We are pleased to announce the launch of the very cool fall issue! Issue 27: Fall 2014 features all new fiction, poetry, interviews, and an essay, and proudly toasts the winners of the Third Annual Thomas Morton Memorial Prize in Literary Excellence, judged by Margaret Atwood and Zsuzsi Gartner!

Plunge into Daniel Scott Tysdal’s prize-winning story, “1 Dog, 1 Knife,” and continue the fiction trend by reading new works by Amanda Leduc, Sam Shelstad, Jowita Bydlowska, and Kenan Orhan Dannenberg.

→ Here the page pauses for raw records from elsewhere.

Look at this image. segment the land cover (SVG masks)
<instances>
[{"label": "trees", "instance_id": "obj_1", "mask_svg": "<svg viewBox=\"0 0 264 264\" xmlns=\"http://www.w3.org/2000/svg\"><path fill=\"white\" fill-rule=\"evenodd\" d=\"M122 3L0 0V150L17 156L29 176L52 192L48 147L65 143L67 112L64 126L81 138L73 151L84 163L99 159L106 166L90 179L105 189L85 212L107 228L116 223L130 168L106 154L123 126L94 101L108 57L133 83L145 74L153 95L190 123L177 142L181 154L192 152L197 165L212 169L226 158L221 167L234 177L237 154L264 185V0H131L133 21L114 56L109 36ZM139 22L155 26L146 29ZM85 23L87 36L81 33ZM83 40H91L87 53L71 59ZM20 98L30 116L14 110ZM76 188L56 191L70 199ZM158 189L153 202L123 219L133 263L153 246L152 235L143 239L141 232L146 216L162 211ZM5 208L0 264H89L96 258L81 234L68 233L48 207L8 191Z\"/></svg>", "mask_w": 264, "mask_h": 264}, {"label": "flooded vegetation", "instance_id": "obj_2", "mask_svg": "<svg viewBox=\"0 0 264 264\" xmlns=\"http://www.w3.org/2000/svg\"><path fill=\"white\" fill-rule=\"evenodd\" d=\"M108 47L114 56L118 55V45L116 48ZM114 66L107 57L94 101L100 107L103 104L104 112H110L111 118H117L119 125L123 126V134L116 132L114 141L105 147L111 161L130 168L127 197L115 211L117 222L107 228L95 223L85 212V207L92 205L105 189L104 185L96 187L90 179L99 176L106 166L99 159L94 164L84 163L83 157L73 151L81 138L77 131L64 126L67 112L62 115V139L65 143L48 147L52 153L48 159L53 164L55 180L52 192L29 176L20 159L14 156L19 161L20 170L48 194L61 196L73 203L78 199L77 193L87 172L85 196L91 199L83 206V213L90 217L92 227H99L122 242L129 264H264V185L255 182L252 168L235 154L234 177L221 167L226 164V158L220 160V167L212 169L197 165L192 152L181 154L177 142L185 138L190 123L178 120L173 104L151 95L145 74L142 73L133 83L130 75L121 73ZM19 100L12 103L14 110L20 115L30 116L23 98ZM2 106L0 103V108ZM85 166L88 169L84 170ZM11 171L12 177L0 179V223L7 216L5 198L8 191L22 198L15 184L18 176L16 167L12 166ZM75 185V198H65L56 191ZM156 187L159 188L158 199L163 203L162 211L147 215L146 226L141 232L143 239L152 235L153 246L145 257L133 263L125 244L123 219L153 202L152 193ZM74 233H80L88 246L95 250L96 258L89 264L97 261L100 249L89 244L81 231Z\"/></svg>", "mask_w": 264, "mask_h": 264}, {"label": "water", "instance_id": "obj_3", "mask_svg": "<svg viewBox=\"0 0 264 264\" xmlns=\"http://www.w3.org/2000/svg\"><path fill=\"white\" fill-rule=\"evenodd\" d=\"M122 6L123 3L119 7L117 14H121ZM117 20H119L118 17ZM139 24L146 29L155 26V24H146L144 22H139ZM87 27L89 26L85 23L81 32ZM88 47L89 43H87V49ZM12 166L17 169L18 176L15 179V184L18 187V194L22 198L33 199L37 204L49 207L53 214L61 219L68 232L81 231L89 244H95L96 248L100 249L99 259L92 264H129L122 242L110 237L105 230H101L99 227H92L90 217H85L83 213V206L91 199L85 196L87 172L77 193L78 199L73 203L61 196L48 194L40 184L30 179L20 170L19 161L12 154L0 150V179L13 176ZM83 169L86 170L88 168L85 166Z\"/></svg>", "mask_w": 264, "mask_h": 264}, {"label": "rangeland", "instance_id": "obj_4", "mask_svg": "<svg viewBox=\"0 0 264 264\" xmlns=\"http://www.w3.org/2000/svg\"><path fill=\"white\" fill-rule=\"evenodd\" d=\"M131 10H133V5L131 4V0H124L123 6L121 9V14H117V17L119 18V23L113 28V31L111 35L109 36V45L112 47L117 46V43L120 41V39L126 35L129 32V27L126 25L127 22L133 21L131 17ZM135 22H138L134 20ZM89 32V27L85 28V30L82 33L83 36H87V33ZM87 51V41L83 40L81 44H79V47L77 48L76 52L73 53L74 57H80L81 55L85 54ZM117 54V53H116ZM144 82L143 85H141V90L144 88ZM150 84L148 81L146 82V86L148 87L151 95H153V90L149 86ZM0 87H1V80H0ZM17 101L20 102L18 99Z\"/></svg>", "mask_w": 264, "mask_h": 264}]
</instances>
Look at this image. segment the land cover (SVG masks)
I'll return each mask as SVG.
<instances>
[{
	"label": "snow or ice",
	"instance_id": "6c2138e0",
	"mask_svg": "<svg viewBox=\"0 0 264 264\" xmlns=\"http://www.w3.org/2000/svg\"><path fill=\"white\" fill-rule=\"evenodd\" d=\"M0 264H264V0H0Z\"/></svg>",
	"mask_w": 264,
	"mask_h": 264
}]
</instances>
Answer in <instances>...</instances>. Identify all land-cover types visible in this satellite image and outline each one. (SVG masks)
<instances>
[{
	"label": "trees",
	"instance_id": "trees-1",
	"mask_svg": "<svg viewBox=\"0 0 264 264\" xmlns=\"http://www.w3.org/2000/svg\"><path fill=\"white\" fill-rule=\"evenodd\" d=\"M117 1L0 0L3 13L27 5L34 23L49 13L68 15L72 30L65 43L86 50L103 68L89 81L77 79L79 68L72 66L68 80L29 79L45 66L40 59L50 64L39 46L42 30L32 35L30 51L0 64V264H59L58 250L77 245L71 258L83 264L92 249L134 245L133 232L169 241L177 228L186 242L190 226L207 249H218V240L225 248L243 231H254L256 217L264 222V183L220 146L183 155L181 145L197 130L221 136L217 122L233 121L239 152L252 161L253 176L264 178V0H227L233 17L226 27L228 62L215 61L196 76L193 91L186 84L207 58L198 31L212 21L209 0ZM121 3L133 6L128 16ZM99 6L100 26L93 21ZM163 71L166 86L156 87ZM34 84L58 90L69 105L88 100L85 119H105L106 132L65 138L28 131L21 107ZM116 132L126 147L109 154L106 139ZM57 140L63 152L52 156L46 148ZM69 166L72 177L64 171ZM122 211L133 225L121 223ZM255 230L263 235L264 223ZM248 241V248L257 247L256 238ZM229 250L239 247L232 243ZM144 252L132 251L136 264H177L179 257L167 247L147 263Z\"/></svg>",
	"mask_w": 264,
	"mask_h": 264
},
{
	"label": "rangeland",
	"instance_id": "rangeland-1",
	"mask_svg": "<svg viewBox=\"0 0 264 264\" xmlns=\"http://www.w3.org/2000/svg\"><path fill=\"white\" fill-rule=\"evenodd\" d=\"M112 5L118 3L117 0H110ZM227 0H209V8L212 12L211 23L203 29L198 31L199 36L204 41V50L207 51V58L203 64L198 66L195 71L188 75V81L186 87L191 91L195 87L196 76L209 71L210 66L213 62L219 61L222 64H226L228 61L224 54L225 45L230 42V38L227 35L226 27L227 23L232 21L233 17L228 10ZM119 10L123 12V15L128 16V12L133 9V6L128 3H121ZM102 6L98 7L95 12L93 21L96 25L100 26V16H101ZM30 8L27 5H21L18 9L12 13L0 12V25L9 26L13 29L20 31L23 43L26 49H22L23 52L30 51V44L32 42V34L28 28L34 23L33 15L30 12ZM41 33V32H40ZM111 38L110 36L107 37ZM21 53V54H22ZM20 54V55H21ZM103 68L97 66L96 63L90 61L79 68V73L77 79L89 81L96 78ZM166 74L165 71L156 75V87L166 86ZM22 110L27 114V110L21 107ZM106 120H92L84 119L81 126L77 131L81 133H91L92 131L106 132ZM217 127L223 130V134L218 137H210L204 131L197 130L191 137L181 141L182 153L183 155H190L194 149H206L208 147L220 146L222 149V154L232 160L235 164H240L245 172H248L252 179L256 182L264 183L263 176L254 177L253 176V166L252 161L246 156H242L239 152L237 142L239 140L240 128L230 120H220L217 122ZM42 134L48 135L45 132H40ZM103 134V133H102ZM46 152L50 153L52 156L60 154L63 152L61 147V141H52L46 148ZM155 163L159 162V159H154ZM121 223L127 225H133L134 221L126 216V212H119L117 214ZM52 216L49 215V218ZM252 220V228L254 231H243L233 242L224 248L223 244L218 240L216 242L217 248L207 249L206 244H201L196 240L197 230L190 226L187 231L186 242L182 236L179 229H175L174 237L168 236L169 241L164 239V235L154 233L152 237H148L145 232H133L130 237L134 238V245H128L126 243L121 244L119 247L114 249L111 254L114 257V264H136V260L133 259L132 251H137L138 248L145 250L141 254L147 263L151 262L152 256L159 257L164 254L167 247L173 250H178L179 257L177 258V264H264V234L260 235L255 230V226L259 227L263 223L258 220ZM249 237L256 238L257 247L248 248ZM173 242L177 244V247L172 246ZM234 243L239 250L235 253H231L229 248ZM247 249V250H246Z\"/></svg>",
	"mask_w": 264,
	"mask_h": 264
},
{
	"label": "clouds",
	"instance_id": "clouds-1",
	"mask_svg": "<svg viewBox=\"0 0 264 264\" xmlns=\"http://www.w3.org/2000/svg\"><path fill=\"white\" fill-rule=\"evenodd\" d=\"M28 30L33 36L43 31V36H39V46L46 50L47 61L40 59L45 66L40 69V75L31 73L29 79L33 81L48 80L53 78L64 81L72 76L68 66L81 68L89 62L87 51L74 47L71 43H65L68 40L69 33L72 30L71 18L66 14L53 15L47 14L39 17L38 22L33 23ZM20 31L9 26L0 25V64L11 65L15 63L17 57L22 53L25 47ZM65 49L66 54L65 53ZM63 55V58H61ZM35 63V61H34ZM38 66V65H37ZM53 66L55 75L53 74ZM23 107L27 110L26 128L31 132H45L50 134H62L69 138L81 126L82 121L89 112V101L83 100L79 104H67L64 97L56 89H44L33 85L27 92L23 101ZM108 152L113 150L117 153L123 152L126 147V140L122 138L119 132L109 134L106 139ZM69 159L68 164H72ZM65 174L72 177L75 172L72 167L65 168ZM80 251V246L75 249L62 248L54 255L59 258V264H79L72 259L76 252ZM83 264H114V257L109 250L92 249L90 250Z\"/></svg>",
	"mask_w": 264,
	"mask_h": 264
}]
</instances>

Check out Laurie D Graham’s prize-winning poem, “Battleford Gravesite,” and keep those line breaks coming with new poems by Stuart Ross, Angela Hibbs, Alice Burdick, LeeAnn Olivier, Kevin McLellan, Elisa Gonzalez, Sara Biggs Chaney, Jessica Bebenek, Garry Thomas Morse, gillian harding-russell, Chad Campbell, Shawn Fawson, Jenna Jarvis, Katie Jordon, and Kenzie Allen!

But don’t stop there! Move on to read Jeremy Hanson-Finger’s essay on the sometimes hysterical debate surrounding MFAs, “Top of the Muffin to You! Or, the Paranoid Style in Arguments against the Fiction MFA System.” Then cap off your fall reading experience by indulging in two long interviews: Malcolm Sutton’s cerebral conversation with adventurous novelist Marianne Apostolides, “Self-Control,” and Nicholas Herring’s long and intimate chat with mystery- and crime-writer John McFetridge, “Write What You Want to See Next.”

It’s great to be back! Now tuck in to a cold fall with red-hot readings from Issue 27: Fall 2014!

November 12th, 2014

Morton Winners Revealed!

The Puritan is thrilled to announce the two winners of the THIRD ANNUAL THOMAS MORTON MEMORIAL PRIZE IN LITERARY EXCELLENCE!

Many, many thanks to all who entered!

Winners in fiction and poetry receive will each receive $1000, each win approximately $850 worth of books from 18 Canadian (& Inter’l) publishers (54 books each!) as well as publication in our upcoming fall issue.

OUR FICTION WINNER: “1 Dog, 1 Knife” by Daniel Scott Tysdal

Fiction Judge Zsuzsi Gartner described this story as follows: “Creepily unpredictable and off-kilter, both “1 Dog, 1 Knife” and its tragically misunderstood and deluded teen-age protagonist hurtle the reader along at a furious pace towards destination heartbreak. Daniel Scott Tysdal’s amateur film-maker, Terry, is all the lonely, fucked-up boys on earth and yet sui generis.”

OUR POETRY WINNER: “Battleford Gravesite” by Laurie D Graham

Poetry Judge Margaret Atwood described this poem as “A tone-perfect elegiac meditation on the impossibility of engaging with painful history and the necessity of doing so.”

Both Daniel Scott Tysdal and Laurie D Graham will be coming to our BLACK FRIDAY event on November 28 to read a snippet of their prize-winning work and receive a warm end-of-year toast.